“There’s no place I’d rather be than in a roomful of educators,” said Doug Lemov in the first words of his talk at the Harvard Graduate School of Education’s Askwith Forum on Thursday evening.
Lemov, author of the New York Times best seller "Teach Like a Champion," currently serves as a managing director for Uncommon Schools, a nonprofit organization that started and now manages 32 urban and high poverty charter schools.
He followed his opening with a graphic relating income level in a school district with its students’ success on standardized tests.
"There’s a lot of concern about the notion that zip code can be such a massive effect on educational outcomes," Lemov said.
But what Lemov was really interested in, and what drove him to develop his "49 Techniques that put Students on the Path to College," were the exceptions to the rule.
"What about those people?" Lemov asked, referring to teachers who buck the statistical trends. "We haven’t really been diligent enough about finding out what makes them different and good."
To answer this question, Lemov sought out those successful teachers and videotaped them in the classroom.

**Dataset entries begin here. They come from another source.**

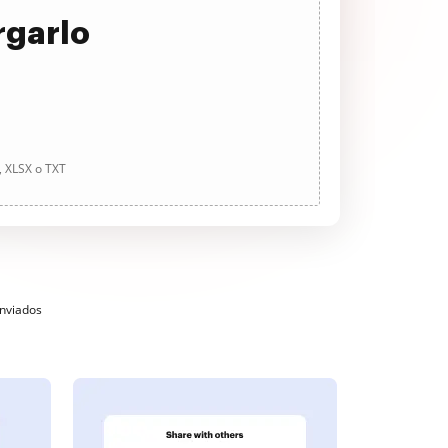
rgarlo
, XLSX o TXT
enviados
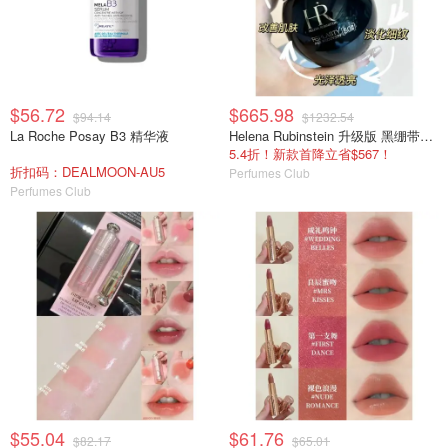
$56.72
$665.98
$94.14
$1232.54
La Roche Posay B3 精华液
Helena Rubinstein 升级版 黑绷带面霜 100ml
5.4折！新款首降立省$567！
折扣码：DEALMOON-AU5
Perfumes Club
Perfumes Club
$55.04
$61.76
$82.17
$65.01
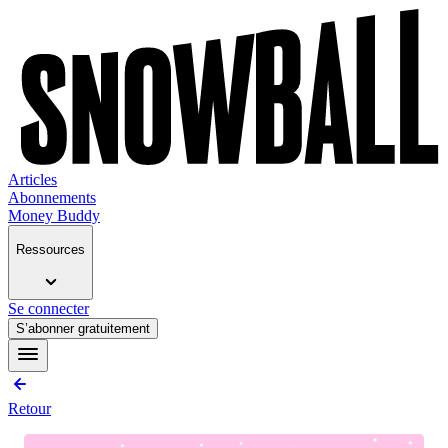
Articles
Abonnements
Money Buddy
Ressources
Se connecter
S’abonner gratuitement
Retour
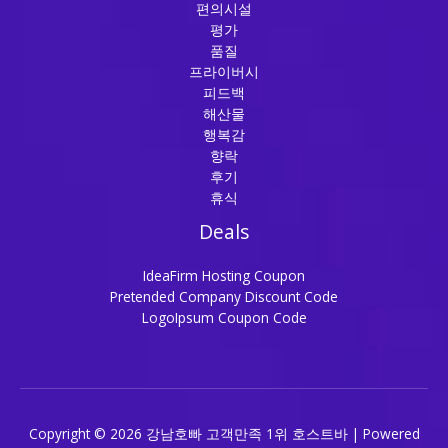
편의시설
평가
품질
프라이버시
피드백
해산물
행복감
향락
후기
휴식
Deals
IdeaFirm Hosting Coupon
Pretended Company Discount Code
LogoIpsum Coupon Code
Copyright © 2026 강남호빠 고객만족 1위 호스트바 | Powered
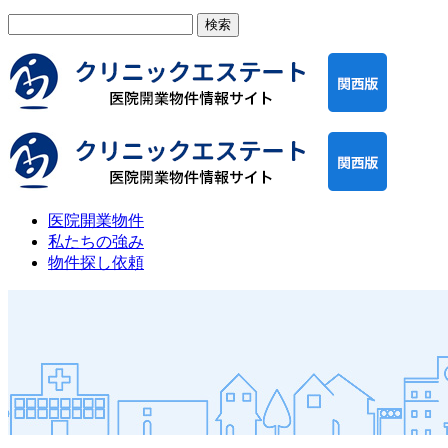
検
索:
医院開業物件
私たちの強み
物件探し依頼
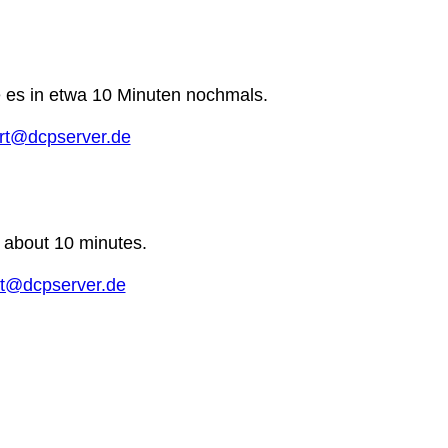
e es in etwa 10 Minuten nochmals.
rt@dcpserver.de
n about 10 minutes.
t@dcpserver.de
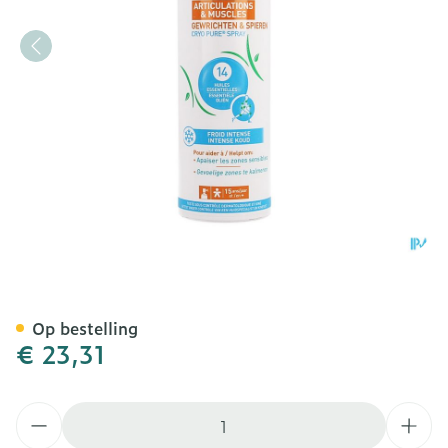
Puressentiel Gewrichten C
Op bestelling
€ 23,31
Aantal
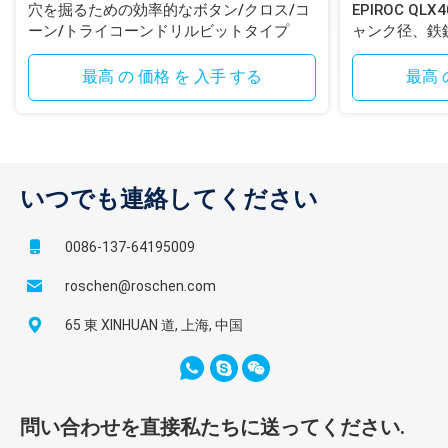
穴を掘るための効率的なボタン/クロス/コ
EPIROC QL
ーン/トライコーンドリルビットタイプ
ャンク径、鉄
ンシャンク付
最高 の 価格 を 入手 する
最高 
いつでも連絡してください
0086-137-64195009
roschen@roschen.com
65 東 XINHUAN 道, 上海, 中国
問い合わせを直接私たちに送ってください.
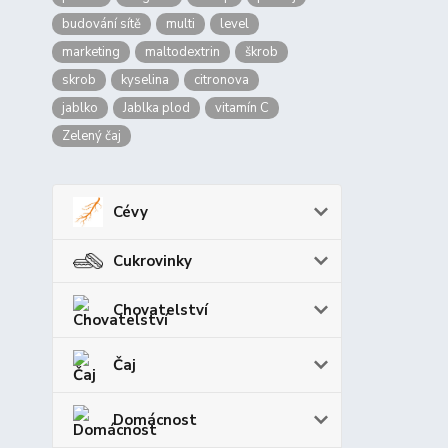
budování sítě
multi
level
marketing
maltodextrin
škrob
skrob
kyselina
citronova
jablko
Jablka plod
vitamín C
Zelený čaj
Cévy
Cukrovinky
Chovatelství
Čaj
Domácnost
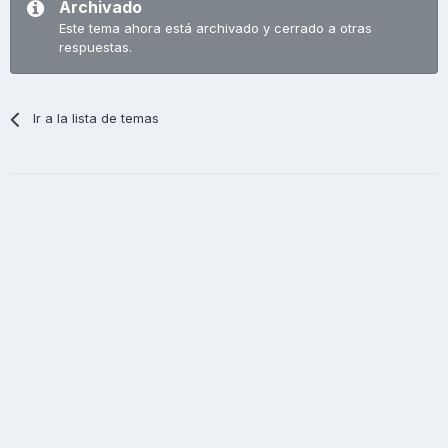
Archivado
Este tema ahora está archivado y cerrado a otras
respuestas.
Ir a la lista de temas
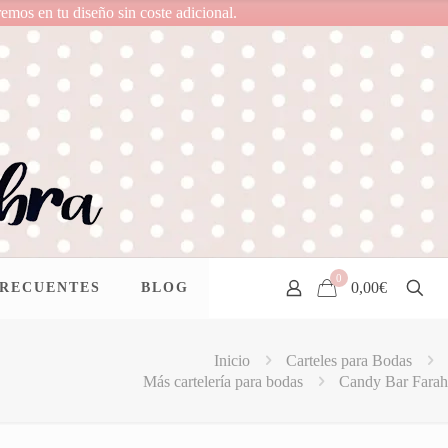
remos en tu diseño sin coste adicional.
0
0,00€
FRECUENTES
BLOG
Inicio
Carteles para Bodas
Más cartelería para bodas
Candy Bar Farah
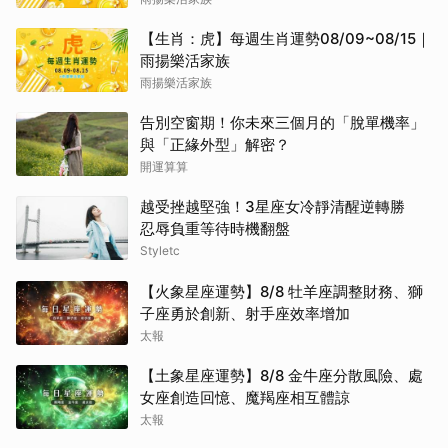
【生肖：虎】每週生肖運勢08/09~08/15｜
雨揚樂活家族
雨揚樂活家族
告別空窗期！你未來三個月的「脫單機率」
與「正緣外型」解密？
開運算算
越受挫越堅強！3星座女冷靜清醒逆轉勝
忍辱負重等待時機翻盤
Styletc
【火象星座運勢】8/8 牡羊座調整財務、獅
子座勇於創新、射手座效率增加
太報
【土象星座運勢】8/8 金牛座分散風險、處
女座創造回憶、魔羯座相互體諒
太報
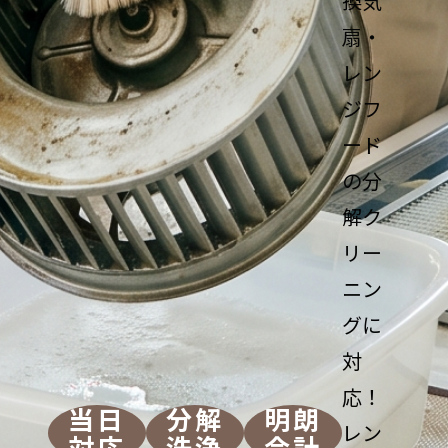
換気
扇・
レン
ジフ
ード
の分
解ク
リー
ニン
グに
対
応！
当日
分解
明朗
レン
対応
洗浄
会計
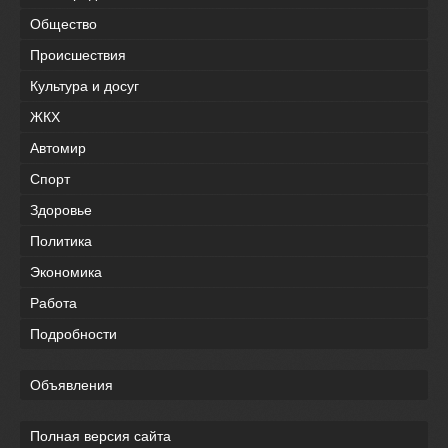
Общество
Происшествия
Культура и досуг
ЖКХ
Автомир
Спорт
Здоровье
Политика
Экономика
Работа
Подробности
Объявления
Полная версия сайта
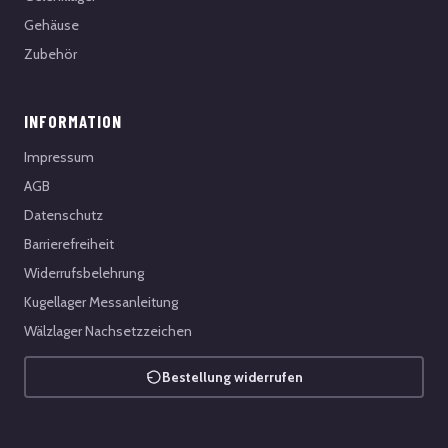
Gehäuse
Zubehör
INFORMATION
Impressum
AGB
Datenschutz
Barrierefreiheit
Widerrufsbelehrung
Kugellager Messanleitung
Wälzlager Nachsetzzeichen
Bestellung widerrufen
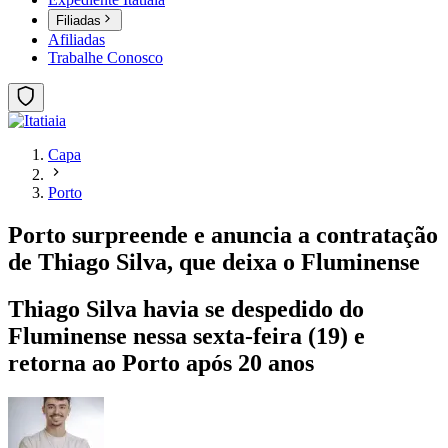
Filiadas
Afiliadas
Trabalhe Conosco
Capa
Porto
Porto surpreende e anuncia a contratação
de Thiago Silva, que deixa o Fluminense
Thiago Silva havia se despedido do
Fluminense nessa sexta-feira (19) e
retorna ao Porto após 20 anos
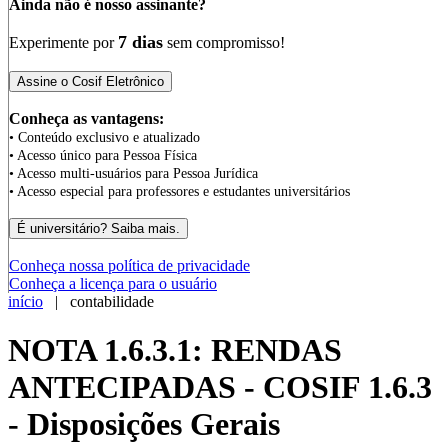
Ainda não é nosso assinante?
7 dias
Experimente por
sem compromisso!
Conheça as vantagens:
• Conteúdo exclusivo e atualizado
• Acesso único para Pessoa Física
• Acesso multi-usuários para Pessoa Jurídica
• Acesso especial para professores e estudantes universitários
Conheça nossa política de privacidade
Conheça a licença para o usuário
início
| contabilidade
NOTA 1.6.3.1: RENDAS
ANTECIPADAS - COSIF 1.6.3
- Disposições Gerais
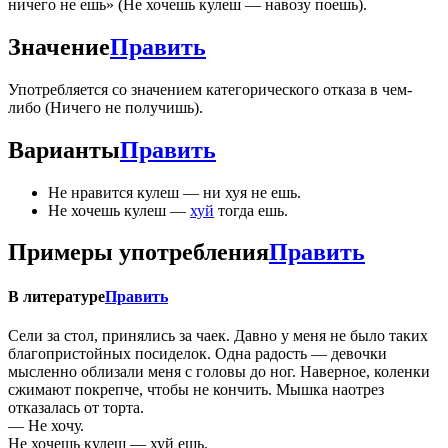
ничего не ешь» (Не хочешь кулеш — навозу поешь).
Значение
Править
Употребляется со значением категорического отказа в чем-
либо (Ничего не получишь).
Варианты
Править
Не нравится кулеш — ни хуя не ешь.
Не хочешь кулеш —
хуй
тогда ешь.
Примеры употребления
Править
В литературе
Править
Сели за стол, принялись за чаек. Давно у меня не было таких
благопристойных посиделок. Одна радость — девочки
мысленно облизали меня с головы до ног. Наверное, коленки
сжимают покрепче, чтобы не кончить. Мышка наотрез
отказалась от торта.
— Не хочу.
Не хочешь кулеш — хуй ешь.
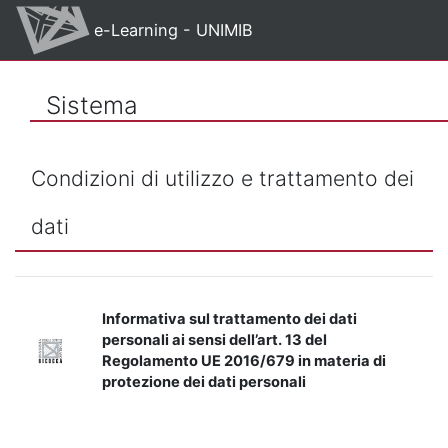
Vai al contenuto principale
e-Learning - UNIMIB
Sistema
Condizioni di utilizzo e trattamento dei
dati
Informativa sul trattamento dei dati
personali ai sensi dell’art. 13 del
Regolamento UE 2016/679 in materia di
protezione dei dati personali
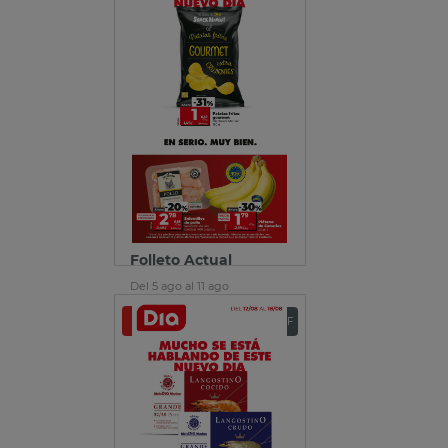
Folleto Actual
Del 5 ago al 11 ago
Ver folleto
Descargar PDF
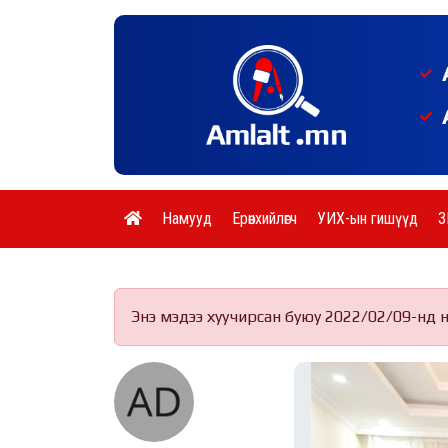
Намууд
Ерөнхийлөгч
УИХ-ын гишүүд
З
Энэ мэдээ хуучирсан буюу 2022/02/09-нд 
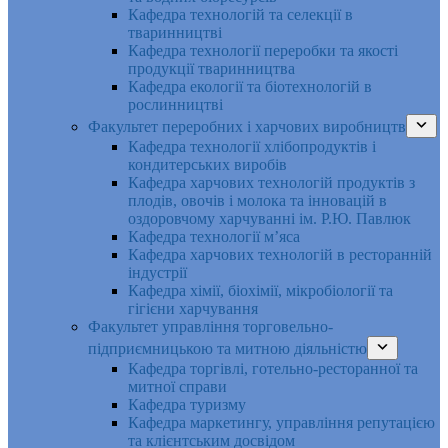
Кафедра технологій та селекції в
тваринництві
Кафедра технології переробки та якості
продукції тваринництва
Кафедра екології та біотехнологій в
рослинництві
Факультет переробних і харчових виробництв
Кафедра технології хлібопродуктів і
кондитерських виробів
Кафедра харчових технологій продуктів з
плодів, овочів і молока та інновацій в
оздоровчому харчуванні ім. Р.Ю. Павлюк
Кафедра технології м’яса
Кафедра харчових технологій в ресторанній
індустрії
Кафедра хімії, біохімії, мікробіології та
гігієни харчування
Факультет управління торговельно-
підприємницькою та митною діяльністю
Кафедра торгівлі, готельно-ресторанної та
митної справи
Кафедра туризму
Кафедра маркетингу, управління репутацією
та клієнтським досвідом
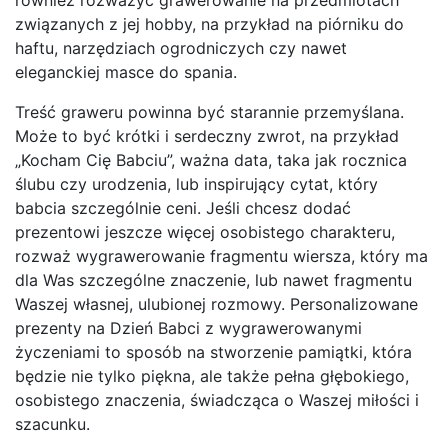
również rozważyć grawerowanie na przedmiotach
związanych z jej hobby, na przykład na piórniku do
haftu, narzędziach ogrodniczych czy nawet
eleganckiej masce do spania.
Treść graweru powinna być starannie przemyślana.
Może to być krótki i serdeczny zwrot, na przykład
„Kocham Cię Babciu”, ważna data, taka jak rocznica
ślubu czy urodzenia, lub inspirujący cytat, który
babcia szczególnie ceni. Jeśli chcesz dodać
prezentowi jeszcze więcej osobistego charakteru,
rozważ wygrawerowanie fragmentu wiersza, który ma
dla Was szczególne znaczenie, lub nawet fragmentu
Waszej własnej, ulubionej rozmowy. Personalizowane
prezenty na Dzień Babci z wygrawerowanymi
życzeniami to sposób na stworzenie pamiątki, która
będzie nie tylko piękna, ale także pełna głębokiego,
osobistego znaczenia, świadcząca o Waszej miłości i
szacunku.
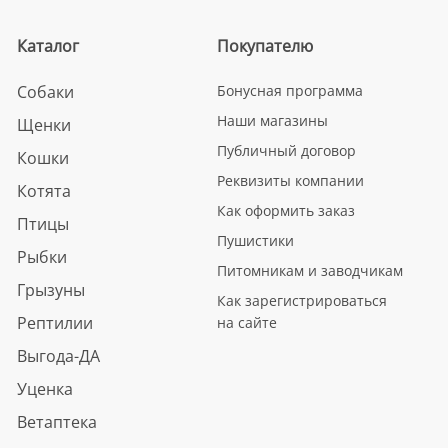
Каталог
Покупателю
Собаки
Бонусная программа
Наши магазины
Щенки
Публичный договор
Кошки
Реквизиты компании
Котята
Как оформить заказ
Птицы
Пушистики
Рыбки
Питомникам и заводчикам
Грызуны
Как зарегистрироваться
Рептилии
на сайте
Выгода-ДА
Уценка
Ветаптека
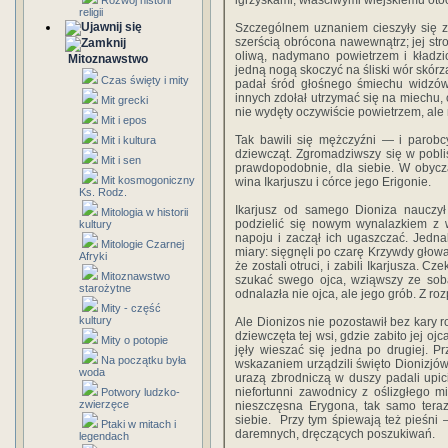
igrzyskami, właściwymi wiejskiemu otoc
Rozwój historii
religii
Szczególnem uznaniem cieszyły się z
szerścią obrócona nawewnątrz; jej st
oliwą, nadymano powietrzem i kładzi
Mitoznawstwo
jedną nogą skoczyć na śliski wór skórz
Czas święty i mity
padał śród głośnego śmiechu widzów.
innych zdołał utrzymać się na miechu,
Mit grecki
nie wydęty oczywiście powietrzem, al
Mit i epos
Tak bawili się mężczyźni — i parobc
Mit i kultura
dziewcząt. Zgromadziwszy się w poblis
Mit i sen
prawdopodobnie, dla siebie. W obyc
Mit kosmogoniczny
wina Ikarjuszu i córce jego Erigonie.
Ks. Rodz.
Ikarjusz od samego Dioniza nauczył
Mitologia w historii
podzielić się nowym wynalazkiem z w
kultury
napoju i zaczął ich ugaszczać. Jedn
Mitologie Czarnej
miary: sięgnęli po czarę Krzywdy głowa 
Afryki
że zostali otruci, i zabili Ikarjusza. 
Mitoznawstwo
szukać swego ojca, wziąwszy ze sobą
starożytne
odnalazła nie ojca, ale jego grób. Z ro
Mity - część
kultury
Ale Dionizos nie pozostawił bez kary
dziewczęta tej wsi, gdzie zabito jej o
Mity o potopie
jęły wieszać się jedna po drugiej. Prz
Na początku była
wskazaniem urządzili święto Dionizjów 
woda
urazą zbrodniczą w duszy padali upici
niefortunni zawodnicy z oślizgłego mi
Potwory ludzko-
zwierzęce
nieszczęsna Erygona, tak samo teraz,
siebie. Przy tym śpiewają też pieśni 
Ptaki w mitach i
daremnych, dręczących poszukiwań.
legendach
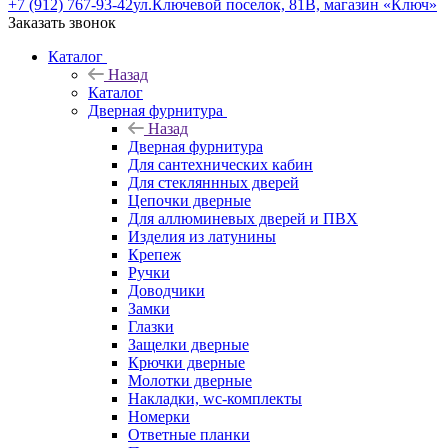
+7 (912) 767-93-42
ул.Ключевой поселок, 81В, магазин «Ключ»
Заказать звонок
Каталог
Назад
Каталог
Дверная фурнитура
Назад
Дверная фурнитура
Для сантехнических кабин
Для стекляннных дверей
Цепочки дверные
Для аллюминевых дверей и ПВХ
Изделия из латунины
Крепеж
Ручки
Доводчики
Замки
Глазки
Защелки дверные
Крючки дверные
Молотки дверные
Накладки, wc-комплекты
Номерки
Ответные планки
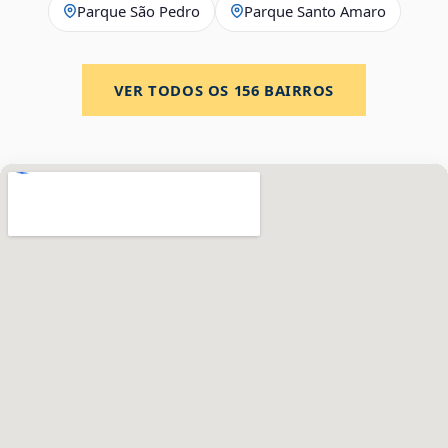
Parque São Pedro
Parque Santo Amaro
VER TODOS OS
156
BAIRROS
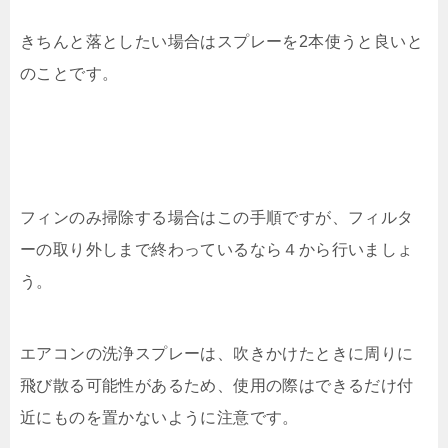
きちんと落としたい場合はスプレーを2本使うと良いと
のことです。
フィンのみ掃除する場合はこの手順ですが、フィルタ
ーの取り外しまで終わっているなら４から行いましょ
う。
エアコンの洗浄スプレーは、吹きかけたときに周りに
飛び散る可能性があるため、使用の際はできるだけ付
近にものを置かないように注意です。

He was looking for concrete strategies that could be taught to other teachers.
One example is the cold call: when the teacher randomly calls on students to confirm that everyone has mastered the material.
Emphasizing the importance of practicing this and other techniques, Lemov compared the process to a musician mastering a set of scales before performing in a symphony.
"You build up to a complex performance by mastering a series of basics," he said.
Expressing his hope for the next generation of teachers, Lemov said, "Our greatest assets are the people who make the biggest differences in our students’ lives. They’re our opportunity to get better."
Allison Fleischner, an elementary school teacher in Lawrence, Mass., said her school gave new teachers Lemov’s book during orientation.
"It was fun to watch him pull out the great moments [from his book], because that’s the stuff that makes you feel good as a teacher," said Fleischner. "It’s nice to see a speaker that’s connecting in the way that a teacher connects."